Slowly Jesus Gomez made his way along the dark planking of the ship, shining the special deep light ahead of his steps, careful not to put his full weight on any plank lest he fall into the hull. Small fish darted in the bright beam, a hole of light in the great darkness of the silent deep. The wood was intact but not strong, not after more than four hundred years. When he reached the stern hatch, his light picked up white skulls, piled like cannonballs in a pyramid.
"Santa Maria," gasped Jesus Gomez.
"You're there," came down Harrison Caldwell's voice. "Wait for the camera." Even two hundred feet down, Jesus could see the strong lights break the surface above. By the time the lights were within the reach of his hands, they were blinding. He had to shut his eyes and grope. Once he had them pointed away, he saw they were mounted on a still camera, a very large still camera, strangely large considering that a movie camera would have been half the size.
"Leave the skulls where they are," came Mr. Caldwell's voice. "Let yourself and the camera down, carefully down, on the prow side of the skulls. You will be walking toward the center."
"I am afraid of my air."
"You have twenty more minutes of work to do to collect the rest of your fifty thousand.

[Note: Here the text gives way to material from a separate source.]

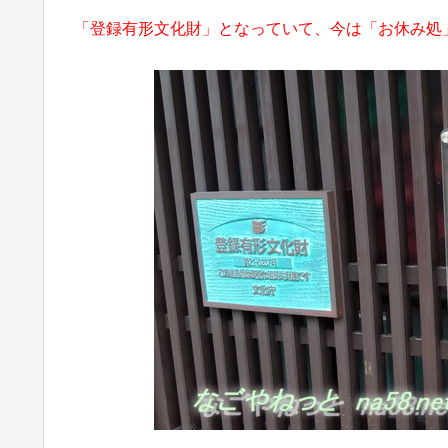
「登録有形文化財」となっていて、今は「お休み処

Come, come. You are not really in a negotiating position."
When Jesus Gomez shone the light into the dark hull with ribbing torn from the capsizing that took place centuries before, the words "sir" and "mister" came very slow from his throat. But they came nevertheless. Always mindful of his air line, he called for more, and pulled it in a loose coil to his side, careful to avoid a crimp. He would know when he had a crimp. He simply wouldn't be able to breathe.
With the coil carefully at his side, he allowed himself to fall slowly into the hull, prayers on his lips all the way.

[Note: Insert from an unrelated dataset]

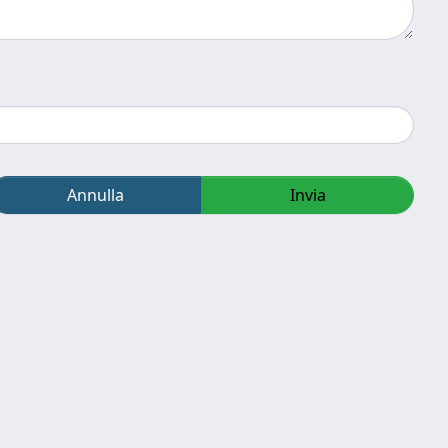
Annulla
Invia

It was an insane way to dive, he knew. The camera came with him, its lights making sunshine on wood turned coal black by centuries of the Atlantic. His weighted diving boots kicked a bar and the bar did not move. Heavier than lead. He shone the light down, and it was what he suspected. Gold. A bar of gold. No, tons of gold, piled along the entire length and width of the hull stacked like cordwood in some peasant's hut. No wonder Mr. Caldwell so easily agreed to fifty thousand dollars.
"Do you want me to photograph your gold now, Mr. Caldwell, sir?" said Jesus Gomez, the words now a joy because he knew why the money could be so plentiful. He was no longer obsessed with the danger of the dive, but with the richness of it.